Manganese is a crucial mineral required for numerous bodily functions, but both its deficiency and excessive intake can lead to health problems. For most people, a well-rounded diet provides enough manganese; however, too much exposure can be toxic, particularly affecting the central nervous system. Long-term exposure to manganese can lead to a condition called manganism, which manifests symptoms that are similar to Parkinson’s disease, such as tremors, muscle rigidity, and cognitive issues.
Recent research published in Science Signaling utilizes model systems and human nerve cells to uncover how manganese damages the central nervous system. The findings also indicate that the vitamin biotin could offer some protective effects, potentially reducing damage from manganese.
“Neurotoxic metals like manganese have been associated with the onset of Parkinsonism,” stated Sarkar Souvarish, PhD, an assistant professor at the University of Rochester Medical Center (URMC) within the Departments of Environmental Medicine and Neuroscience, and the leading author of the study. “In our research, we used untargeted metabolomics along with high-resolution mass spectrometry and sophisticated cheminformatics computing within a newly formed model of parkinsonism, leading us to identify biotin metabolism as a factor influencing manganese-related neurodegeneration.”
Examining how manganese harms the brain
Long-term exposure to manganese in workplace environments and through certain rural water supplies, especially from welding fumes, raises the risk of developing Parkinsonian syndrome, which has neurological symptoms that, while related, differ from Parkinson’s disease. Manganese is believed to bind with the alpha-synuclein protein, leading it to misfold and accumulate in the brain.
Researchers created a model using the fruit fly Drosophila to simulate occupational exposure to manganese in humans. They discovered that manganese caused motor issues, dysfunction in mitochondria and lysosomes, neuronal loss, and a shorter lifespan in the flies.
The team verified these results with human dopaminergic neurons derived from induced pluripotent stem cells (iPSC) and showed that manganese exposure specifically harms these cells. The decline of dopamine-producing cells is a characteristic symptom of both Parkinson’s disease and Parkinsonian syndrome.
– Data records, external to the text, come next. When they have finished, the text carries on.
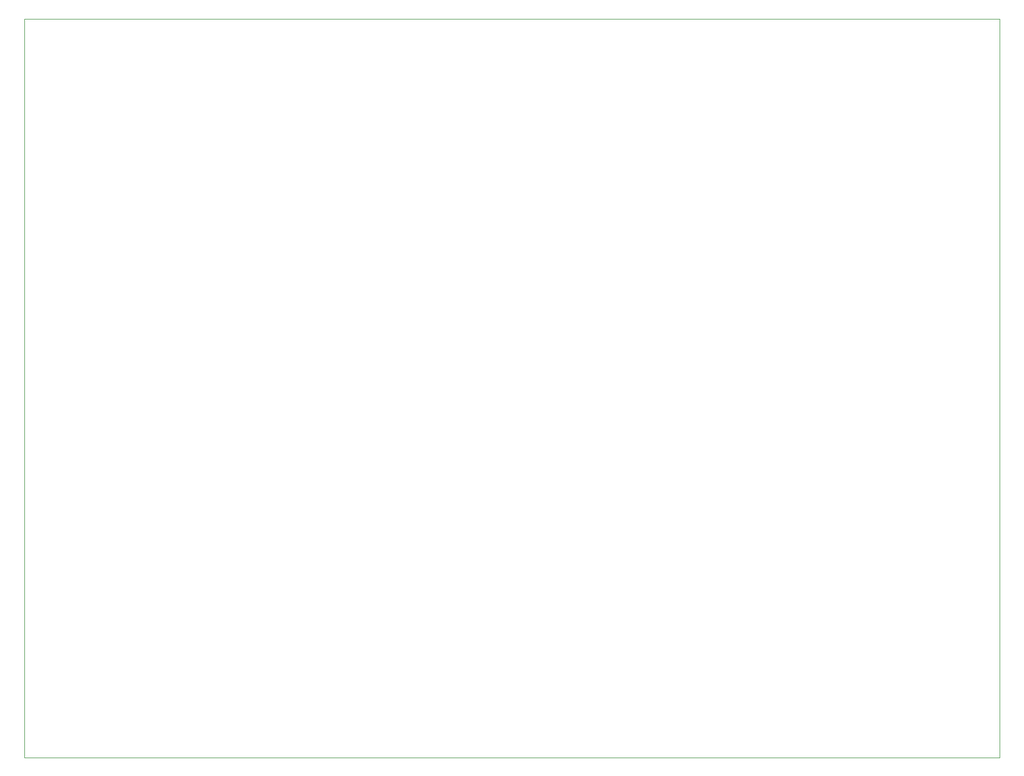
<source format=gbr>
%TF.GenerationSoftware,KiCad,Pcbnew,5.1.9-73d0e3b20d~88~ubuntu20.04.1*%
%TF.CreationDate,2021-05-02T14:23:53-04:00*%
%TF.ProjectId,phono-amp,70686f6e-6f2d-4616-9d70-2e6b69636164,rev?*%
%TF.SameCoordinates,Original*%
%TF.FileFunction,Profile,NP*%
%FSLAX46Y46*%
G04 Gerber Fmt 4.6, Leading zero omitted, Abs format (unit mm)*
G04 Created by KiCad (PCBNEW 5.1.9-73d0e3b20d~88~ubuntu20.04.1) date 2021-05-02 14:23:53*
%MOMM*%
%LPD*%
G01*
G04 APERTURE LIST*
%TA.AperFunction,Profile*%
%ADD10C,0.050000*%
%TD*%
G04 APERTURE END LIST*
D10*
X222250000Y-36830000D02*
X69850000Y-36830000D01*
X222250000Y-152400000D02*
X222250000Y-36830000D01*
X69850000Y-152400000D02*
X222250000Y-152400000D01*
X69850000Y-36830000D02*
X69850000Y-152400000D01*
M02*

</source>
Could biotin be the solution?
The findings suggest that biotin, a B vitamin produced by gut bacteria, may increase dopamine production in the brain. Supplementing with biotin reversed neurotoxicity in both flies and iPSC-derived neurons, enhancing mitochondrial function and lessening cell loss.
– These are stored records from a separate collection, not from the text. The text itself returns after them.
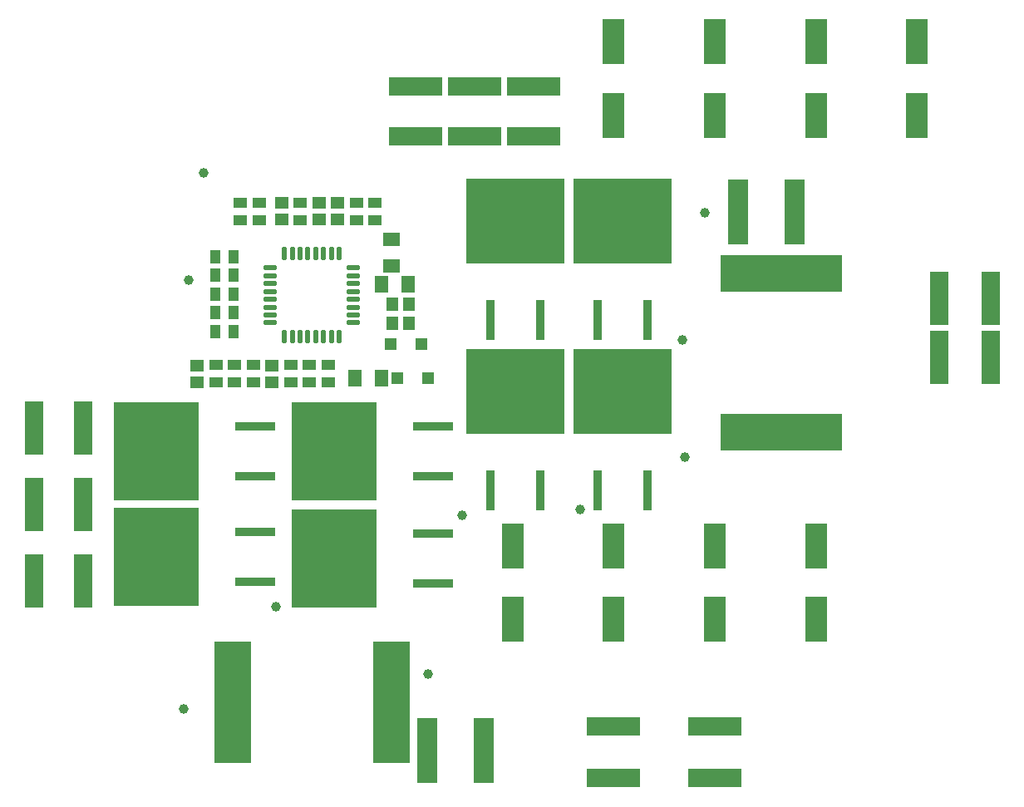
<source format=gtp>
G04*
G04 #@! TF.GenerationSoftware,Altium Limited,Altium Designer,21.6.4 (81)*
G04*
G04 Layer_Color=8421504*
%FSLAX25Y25*%
%MOIN*%
G70*
G04*
G04 #@! TF.SameCoordinates,9BFF0DD7-AB89-4675-BB4A-08C2DD0039C6*
G04*
G04*
G04 #@! TF.FilePolarity,Positive*
G04*
G01*
G75*
%ADD11C,0.03937*%
%ADD15R,0.39764X0.34252*%
%ADD16R,0.03740X0.16142*%
%ADD17R,0.21457X0.07480*%
%ADD18R,0.48504X0.15059*%
%ADD19R,0.34252X0.39764*%
%ADD20R,0.16142X0.03740*%
%ADD21R,0.07087X0.05315*%
%ADD22R,0.04528X0.05118*%
%ADD23R,0.04724X0.05512*%
%ADD24R,0.09055X0.17913*%
%ADD25R,0.21654X0.07677*%
%ADD26R,0.07874X0.26378*%
%ADD27R,0.15059X0.48504*%
%ADD28R,0.07677X0.21654*%
%ADD29R,0.07480X0.21457*%
%ADD30O,0.05709X0.02165*%
%ADD31O,0.02165X0.05709*%
%ADD32R,0.03937X0.05315*%
%ADD33R,0.05315X0.03937*%
%ADD34R,0.05512X0.04724*%
%ADD35R,0.05315X0.07087*%
D11*
X13000Y545000D02*
D03*
X4000Y494000D02*
D03*
X-37000Y426000D02*
D03*
X-188000Y561000D02*
D03*
X-98000Y360000D02*
D03*
X-159000Y387000D02*
D03*
X-196000Y346000D02*
D03*
X-84176Y423829D02*
D03*
X-194000Y518000D02*
D03*
X5000Y447000D02*
D03*
D15*
X-19800Y541664D02*
D03*
X-62900D02*
D03*
X-19800Y473354D02*
D03*
X-62900D02*
D03*
D16*
X-9800Y501900D02*
D03*
X-29800D02*
D03*
X-52900D02*
D03*
X-72900D02*
D03*
X-9800Y433591D02*
D03*
X-29800D02*
D03*
X-52900D02*
D03*
X-72900D02*
D03*
D17*
X-79200Y575759D02*
D03*
Y595641D02*
D03*
X-102800Y575759D02*
D03*
Y595641D02*
D03*
X-55600Y575759D02*
D03*
Y595641D02*
D03*
D18*
X43700Y456900D02*
D03*
Y520817D02*
D03*
D19*
X-206854Y449500D02*
D03*
X-206864Y407000D02*
D03*
X-135700Y406200D02*
D03*
Y449500D02*
D03*
D20*
X-167091Y459500D02*
D03*
Y439500D02*
D03*
X-167100Y397000D02*
D03*
Y417000D02*
D03*
X-95936Y416200D02*
D03*
Y396200D02*
D03*
Y459500D02*
D03*
Y439500D02*
D03*
D21*
X-112623Y534427D02*
D03*
Y523600D02*
D03*
D22*
X-110102Y478800D02*
D03*
X-97898D02*
D03*
X-112902Y492400D02*
D03*
X-100698D02*
D03*
D23*
X-105454Y508200D02*
D03*
X-112146D02*
D03*
X-112293Y500700D02*
D03*
X-105600D02*
D03*
D24*
X98200Y584136D02*
D03*
Y613664D02*
D03*
X-23400Y381972D02*
D03*
Y411500D02*
D03*
X17100Y613664D02*
D03*
Y584136D02*
D03*
X-23500Y613664D02*
D03*
Y584136D02*
D03*
X57700Y613664D02*
D03*
Y584136D02*
D03*
X-63900Y381972D02*
D03*
Y411500D02*
D03*
X17200Y381972D02*
D03*
Y411500D02*
D03*
X57800Y381972D02*
D03*
Y411500D02*
D03*
D25*
X17200Y318241D02*
D03*
Y338910D02*
D03*
X-23400D02*
D03*
Y318241D02*
D03*
D26*
X49020Y545200D02*
D03*
X26579D02*
D03*
X-98120Y329200D02*
D03*
X-75679D02*
D03*
D27*
X-176359Y348800D02*
D03*
X-112441D02*
D03*
D28*
X107009Y487100D02*
D03*
X127678D02*
D03*
Y510700D02*
D03*
X107009D02*
D03*
D29*
X-256041Y458653D02*
D03*
X-236159D02*
D03*
X-256041Y397459D02*
D03*
X-236159D02*
D03*
X-256041Y428056D02*
D03*
X-236159D02*
D03*
D30*
X-161134Y507176D02*
D03*
X-127866Y513475D02*
D03*
X-161134Y522924D02*
D03*
X-127866Y507176D02*
D03*
Y510325D02*
D03*
Y516624D02*
D03*
Y522924D02*
D03*
Y500876D02*
D03*
Y519774D02*
D03*
Y504026D02*
D03*
X-161134Y500876D02*
D03*
Y504026D02*
D03*
Y510325D02*
D03*
Y519774D02*
D03*
Y516624D02*
D03*
Y513475D02*
D03*
D31*
X-155524Y495266D02*
D03*
X-152374D02*
D03*
X-133476D02*
D03*
Y528534D02*
D03*
X-155524D02*
D03*
X-146075Y495266D02*
D03*
X-149224Y528534D02*
D03*
X-146075D02*
D03*
X-136626D02*
D03*
Y495266D02*
D03*
X-152374Y528534D02*
D03*
X-139776D02*
D03*
Y495266D02*
D03*
X-142925D02*
D03*
X-149224D02*
D03*
X-142925Y528534D02*
D03*
D32*
X-183143Y497500D02*
D03*
X-176057D02*
D03*
Y505000D02*
D03*
X-183143D02*
D03*
X-176057Y512500D02*
D03*
X-183143D02*
D03*
X-183143Y520000D02*
D03*
X-176057D02*
D03*
X-176057Y527500D02*
D03*
X-183143D02*
D03*
D33*
X-119200Y549143D02*
D03*
Y542057D02*
D03*
X-126700D02*
D03*
Y549143D02*
D03*
X-149200D02*
D03*
Y542057D02*
D03*
X-165600Y549043D02*
D03*
Y541957D02*
D03*
X-173200D02*
D03*
Y549043D02*
D03*
X-182900Y484175D02*
D03*
Y477088D02*
D03*
X-175400D02*
D03*
Y484175D02*
D03*
X-168000D02*
D03*
Y477088D02*
D03*
X-153000D02*
D03*
X-138000Y484143D02*
D03*
X-145500Y484175D02*
D03*
X-153000D02*
D03*
X-145500Y477088D02*
D03*
X-138000Y477057D02*
D03*
D34*
X-134200Y542450D02*
D03*
Y549143D02*
D03*
X-141700D02*
D03*
Y542450D02*
D03*
X-156700D02*
D03*
Y549143D02*
D03*
X-190400Y477088D02*
D03*
Y483781D02*
D03*
X-160500Y477088D02*
D03*
Y483781D02*
D03*
D35*
X-127313Y478800D02*
D03*
X-116487D02*
D03*
X-105787Y516500D02*
D03*
X-116613D02*
D03*
M02*

</source>
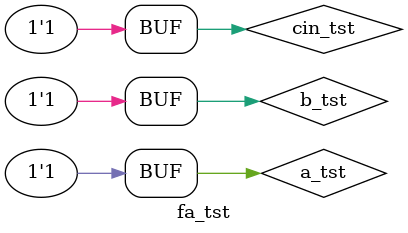
<source format=v>
module fa_tst() ;

	wire sum_tst, c_out_tst ;
	reg a_tst, b_tst, cin_tst ;

	fa_using_ha DUT(a_tst, b_tst, cin_tst, sum_tst, c_out_tst) ;

	initial
		begin
			{a_tst, b_tst, cin_tst} = 3 'd0 ;
			#50 {a_tst, b_tst, cin_tst} = 3 'd1 ;
			#50 {a_tst, b_tst, cin_tst} = 3 'd2 ;
			#50 {a_tst, b_tst, cin_tst} = 3 'd3 ;
			#50 {a_tst, b_tst, cin_tst} = 3 'd4 ;
			#50 {a_tst, b_tst, cin_tst} = 3 'd5 ;
			#50 {a_tst, b_tst, cin_tst} = 3 'd6 ;
			#50 {a_tst, b_tst, cin_tst} = 3 'd7 ;
		end

endmodule



</source>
This discovery aligns with the increasing understanding that Parkinson’s disease is a complex disorder affecting multiple systems, with initial symptoms often appearing in the gut, and that variations in the gut microbiome might play a role in the illness.
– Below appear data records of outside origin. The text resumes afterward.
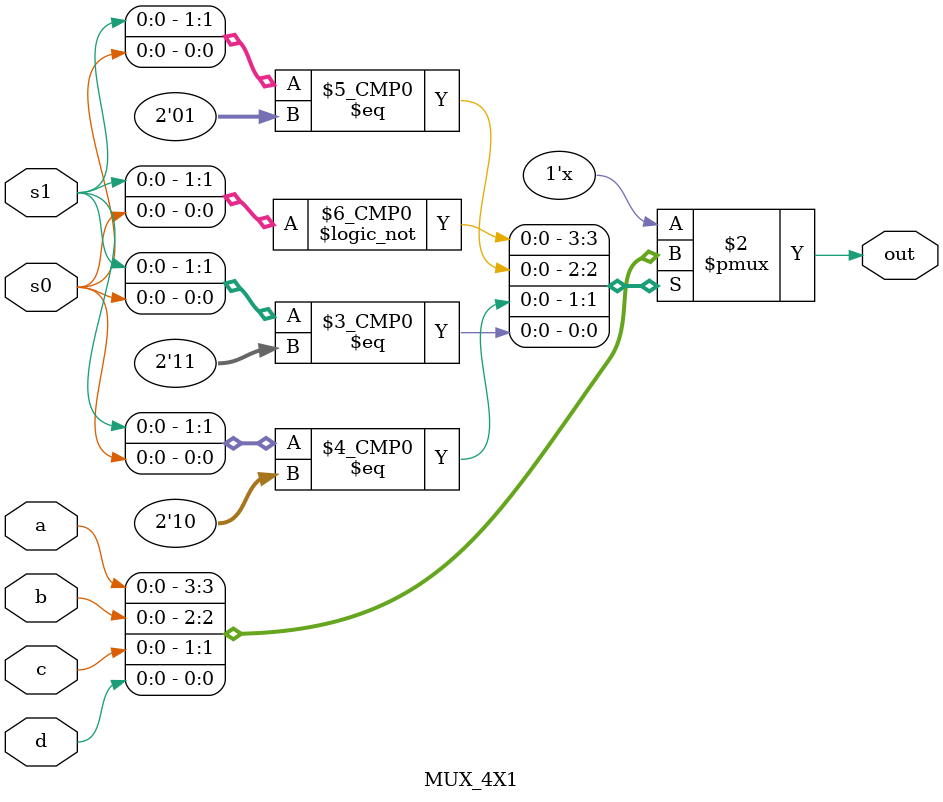
<source format=sv>
`timescale 1ns / 1ps 
module MUX_4X1(s0,s1,a,b,c,d,out);
  input a,b,c,d,s0,s1;
  output reg out;
  
  
  always @ (*)
    begin
      case({s1,s0})
         2'b00 : out <= a;
         2'b01 : out <= b;
         2'b10 : out <= c;
         2'b11 : out <= d;
    	endcase
    end
endmodule
</source>
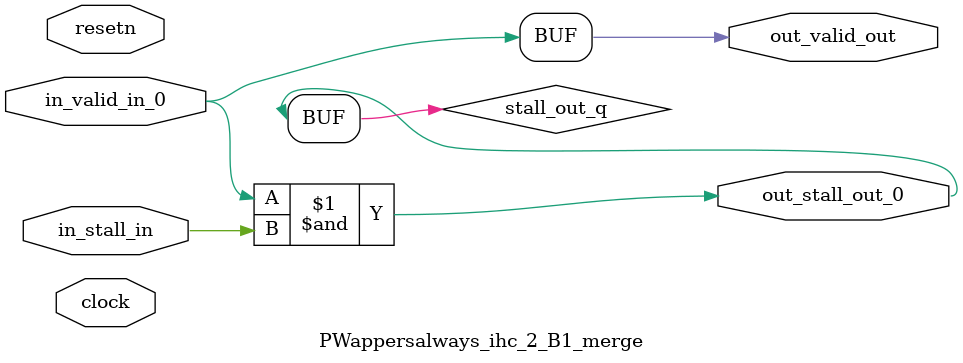
<source format=sv>



(* altera_attribute = "-name AUTO_SHIFT_REGISTER_RECOGNITION OFF; -name MESSAGE_DISABLE 10036; -name MESSAGE_DISABLE 10037; -name MESSAGE_DISABLE 14130; -name MESSAGE_DISABLE 14320; -name MESSAGE_DISABLE 15400; -name MESSAGE_DISABLE 14130; -name MESSAGE_DISABLE 10036; -name MESSAGE_DISABLE 12020; -name MESSAGE_DISABLE 12030; -name MESSAGE_DISABLE 12010; -name MESSAGE_DISABLE 12110; -name MESSAGE_DISABLE 14320; -name MESSAGE_DISABLE 13410; -name MESSAGE_DISABLE 113007; -name MESSAGE_DISABLE 10958" *)
module PWappersalways_ihc_2_B1_merge (
    input wire [0:0] in_stall_in,
    input wire [0:0] in_valid_in_0,
    output wire [0:0] out_stall_out_0,
    output wire [0:0] out_valid_out,
    input wire clock,
    input wire resetn
    );

    wire [0:0] stall_out_q;


    // stall_out(LOGICAL,6)
    assign stall_out_q = in_valid_in_0 & in_stall_in;

    // out_stall_out_0(GPOUT,4)
    assign out_stall_out_0 = stall_out_q;

    // out_valid_out(GPOUT,5)
    assign out_valid_out = in_valid_in_0;

endmodule

</source>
“Biotin supplementation has potential as a therapeutic approach to ease manganese-related neurodegeneration. Its safety and well-tolerance in humans make it a compelling option for further investigation,” Souvarish remarked. “Providing prebiotics rich in biotin or probiotics that generate biotin may offer non-drug intervention strategies, although further research is needed.”
Co-authors of this study include Pablo Reina-Gonzalez from URMC, Gali Maor from Harvard University, and Yunjia Lai and Gary W. Miller from Columbia University. The research received funding from the National Institutes of Health.